Re: amd64 fork/swap data corruptions: A ~110 line C program demonstrating an example (Pine64+ 2GB context)

Mark Millard-2

On 2017-Mar-13, at 11:52 PM, Mark Millard <[hidden email]> wrote:

> I'm still at a loss about how to figure out what stages are messed
> up. (Memory coherency? Some memory not swapped out? Bad data swapped
> out? Wrong data swapped in?)
>
> But at least I've found a much smaller/simpler example to demonstrate
> some problem with in my Pine64+_ 2GB context.
>
> The Pine64+ 2GB is the only amd64 context that I have access to.

Someday I'll learn to type arm64 the first time instead of amd64.

> The following program fails its check for data
> having its expected byte pattern in dynamically
> allocated memory after a fork/swap-out/swap-in
> sequence.
>
> I'll note that the program sleeps for 60s after
> forking to give time to do something else to
> cause the parent and child processes to swap
> out (RES=0 as seen in top).
>
> Note the source code line:
>
>    // test_check(); // Adding this line prevents failure.
>
> It seem that accessing the region contents before forking
> and swapping avoids the problem. But there is a problem
> if the region was only written-to before the fork/swap.

■ Records for this exercise
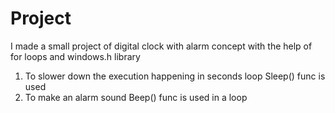 # Project

I made a small project of digital clock with alarm concept with the help of for loops and windows.h library
1) To slower down the execution happening in seconds loop Sleep() func is used
2) To make an alarm sound Beep() func is used in a loop
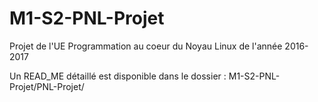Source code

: # M1-S2-PNL-Projet
Projet de l'UE Programmation au coeur du Noyau Linux de l'année 2016-2017

Un READ_ME détaillé est disponible dans le dossier : M1-S2-PNL-Projet/PNL-Projet/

■ What this exercise asks
**a)** Reproduce everything in the listing from its first line down to the line containing "Source code", with both of those lines included. Omit the pictures.
**b)** Write what follows in the forum post about fork/swap data corruption, picking up after its last line.
The listing is unrelated to the forum post about fork/swap data corruption.

■ Answers to the exercise
**a)**
 # Project

I made a small project of digital clock with alarm concept with the help of for loops and windows.h library
1) To slower down the execution happening in seconds loop Sleep() func is used
2) To make an alarm sound Beep() func is used in a loop
Source code

**b)**
>
> Another point is the size of the region matters: <= 14K Bytes
> fails and > 14K Bytes works for as much has I have tested.
>
>
> # more swap_testing.c
> // swap_testing.c
>
> // Built via (c++ was clang++ 4.0 in my case):
> //
> // cc -g -std=c11 -Wpedantic swap_testing.c
> // -O0 and -O2 also gets the problem.
>
> #include <unistd.h>     // for fork(), sleep(.)
> #include <sys/types.h>  // for pid_t
> #include <sys/wait.h>   // for wait(.)
>
> extern void test_setup(void); // Sets up the memory byte pattern.
> extern void test_check(void); // Tests the memory byte pattern.
>
> int main(void)
> {
>    test_setup();
>    // test_check(); // Adding this line prevents failure.
>
>    pid_t pid = fork();
>    int wait_status = 0;;
>
>    if (0<pid) { wait(&wait_status); }
>
>    if (-1!=wait_status && 0<=pid)
>    {
>        if (0==pid)
>        {
>            sleep(60);
>
>            // During this manually force this process to
>            // swap out. I use something like:
>
>            // stress -m 1 --vm-bytes 1800M
>
>            // in another shell and ^C'ing it after top
>            // shows the swapped status desired. 1800M
>            // just happened to work on the Pine64+ 2GB
>            // that I was using.
>        }
>
>        test_check();
>    }
> }
>
> // The memory and test code follows.
>
> #include <stdbool.h>    // for bool, true, false
> #include <stddef.h>     // for size_t, NULL
> #include <stdlib.h>     // for malloc(.), free(.)
>
> #include <signal.h>     // for raise(.), SIGABRT
>
> #define region_size (14u*1024u)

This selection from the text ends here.